**ESTRATTO DEL DOCUMENTO**
╭──

Di Silvio Cristiano e Francesco Gonella
Di fronte ai limiti imposti dal nostro pianeta, ci si interroga su come la progettazione possa contribuire a una sostenibilità sistemica al di là di mode e consuetudini. Il difficile contesto africano del Sahara e Sahel è stato visto come un’opportunità per riflettere proprio sul concetto di limite ed imparare a conviverci, in un prossimo futuro, anche in Occidente. Alcune soluzioni di ibridazione tecnologica impiegate in una struttura socio-sanitaria dell’associazione umanitaria Emergency in Sudan sono qui valutate attraverso l’analisi emergetica, cioè un particolare tipo di analisi sistemica in grado di rendicontare sforzi diretti e indiretti compiuti dalla società e dalla natura per realizzare un prodotto o un servizio. Studiando il sistema in esame, la costruzione delle strutture risulta la voce più costosa in termini di energia e materiali. Dal punto di vista emergetico, i pannelli solari termici e il tunnel del vento si rivelano tecnologie con un grande ritorno sull’investimento.

Il concetto di limite per una sostenibilità sistemica nella progettazione

La progettazione e il design non possono non interrogarsi su scenari futuri, concedendo la possibilità di trovarsi di fronte a una minore disponibilità di risorse, come d’altronde già previsto e illustrato negli anni Settanta (Commoner, 1971; Meadows, Meadows, Randers, & Behrens III, 1972). Nonostante tali avvertimenti, tuttavia, oggi il concetto di limite viene spesso circoscritto ad alcune emissioni climalteranti, e si susseguono summit per stabilire obiettivi quantitativi poi per lo più non rispettati (come nel caso del Protocollo di Kyoto del 1995) oppure obiettivi non vincolanti e – se non palliativi per non cambiar nulla come sostiene Spash (2016) – quantomeno ancora privi di una strategia fattuale (come gli Accordi di Parigi del 2015). Accuse ricorrenti sostengono che le problematiche ambientali siano spesso sfruttate a fini di lucro, assorbite dall’unico obiettivo della crescita economica, e di fatto ignorate; è questo il caso della “green economy” (criticata ad esempio da Ortega, 2013) o, più in generale, dello “sviluppo sostenibile”, oggi imperante ma più volte denunciato come un dannoso ossimoro (Bonaiuti, 2011; Latouche, 2004; Springett, 2013). Nonostante l’opulenza che ancora sembra garantita all’Occidente, in un prossimo futuro potremmo trovarci in condizioni di scarsità oggi a noi estranee (o di emergenze ambientali ancora più evidenti). Di fronte all’ambiguità dei modi (e delle mode) che si propongono di affrontare tali problematiche, Brown & Ulgiati (2011) osservano che troppo spesso si vuol solo continuare a fare affari e che la vera questione è “se vogliamo far parte della soluzione o continuare a rappresentare il problema”.

╰──

**ELENCO COMPITI**
**1)** Nel testo sulla sostenibilità nella progettazione, quale voce del sistema studiato risulta la più costosa in termini di energia e materiali?
**2)** Riprendi il testo sulla sostenibilità nella progettazione e proseguilo dopo la sua ultima frase.
Per svolgere i compiti i dati non servono.

**DATI ESTRATTI**

╭──

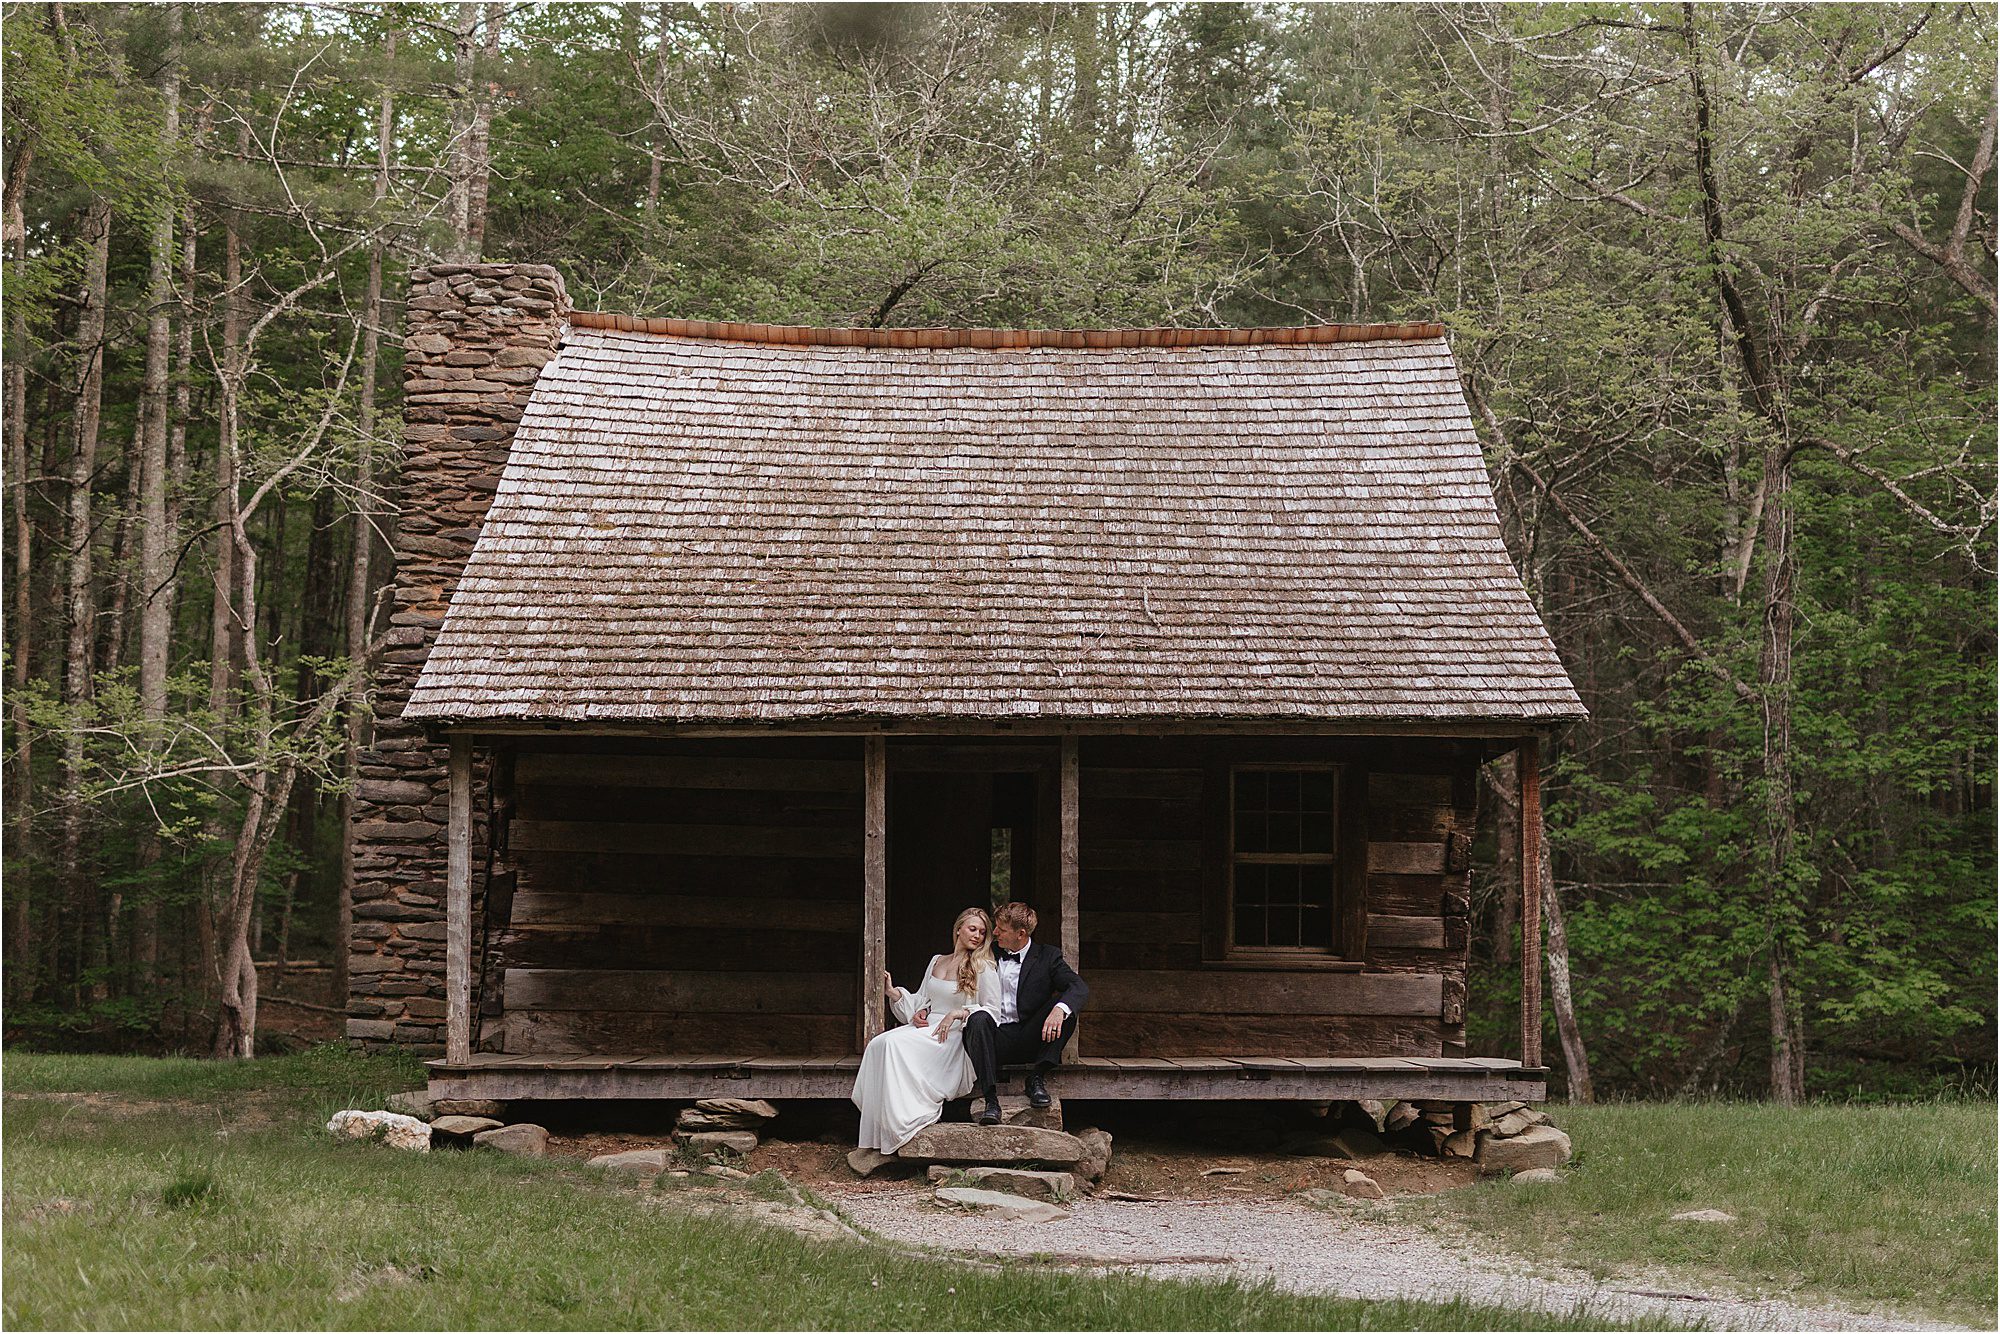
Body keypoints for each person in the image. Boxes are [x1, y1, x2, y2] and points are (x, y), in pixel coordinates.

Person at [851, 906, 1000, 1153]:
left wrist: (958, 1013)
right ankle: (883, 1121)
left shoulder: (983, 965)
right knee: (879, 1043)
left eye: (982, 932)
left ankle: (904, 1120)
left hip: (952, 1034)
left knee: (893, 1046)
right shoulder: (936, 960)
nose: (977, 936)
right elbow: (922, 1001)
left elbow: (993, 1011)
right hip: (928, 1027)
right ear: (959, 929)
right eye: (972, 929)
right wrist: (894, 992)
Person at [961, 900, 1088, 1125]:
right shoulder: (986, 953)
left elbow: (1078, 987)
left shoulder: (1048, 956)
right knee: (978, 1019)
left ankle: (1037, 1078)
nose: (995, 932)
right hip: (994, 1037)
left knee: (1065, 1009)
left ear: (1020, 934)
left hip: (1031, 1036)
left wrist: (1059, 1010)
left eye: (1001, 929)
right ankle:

╰──

**RISPOSTE**
**1)** La costruzione delle strutture.

**2)**
Ciascun prodotto della progettazione e del design si proietta in un arco temporale in cui possono variare le condizioni ambientali e socio-economiche e, soprattutto, ci si può avvicinare agli effetti più tangibili del limite imposto dalla geo-biosfera (allo stesso tempo fornitrice di risorse e serbatoio per gli scarti delle nostre economie). Un edificio costruito oggi, ad esempio, deve tenere in considerazione una possibile alterazione nella disponibilità di risorse, soprattutto le non rinnovabili, oltre che la probabile variazione del clima. Si sono posti questo tipo di domande i progettisti dello studio di architettura TAMassociati e l’associazione umanitaria Emergency Onlus Ong prima di costruire degli ospedali nelle regioni del Sahara e del Sahel, trovandone degli spunti che possono tornarci utili per progettare in maniera realmente sostenibile anche nella nostra agiata parte di mondo: secondo Pantaleo e Strada (2011), infatti,

«L’Africa costituisce un’opportunità, perché, attraverso le sue mille contraddizioni e arretratezze, mantiene ancora un forte legame con la realtà e la memoria del passato; è un luogo in cui il consumismo rappresenta un miraggio promesso e mai raggiunto. Paradossalmente può essere un laboratorio per tutto il pianeta perché sa ancora convivere, in modo creativo e spesso leggero […] con quelle condizioni in cui l’occidente potrebbe doversi confrontare nel prossimo futuro».

Costruire in un simile contesto può quindi servire a meditare su un’alternativa al modello di sviluppo dominante, per ripartire da zero, da un livello in cui tutto è da reinventare (Pantaleo & Strada, 2011). In questo articolo si valuta uno dei loro progetti – ossia il Centro Cardiochirurgico Salam di Khartoum – attraverso l’analisi emergetica; un modo, cioè, di prendere in considerazione le variabili che concorrono alla sostenibilità di un progetto con un approccio sistemico che include input ambientali e ricadute ecologiche spesso trascurate.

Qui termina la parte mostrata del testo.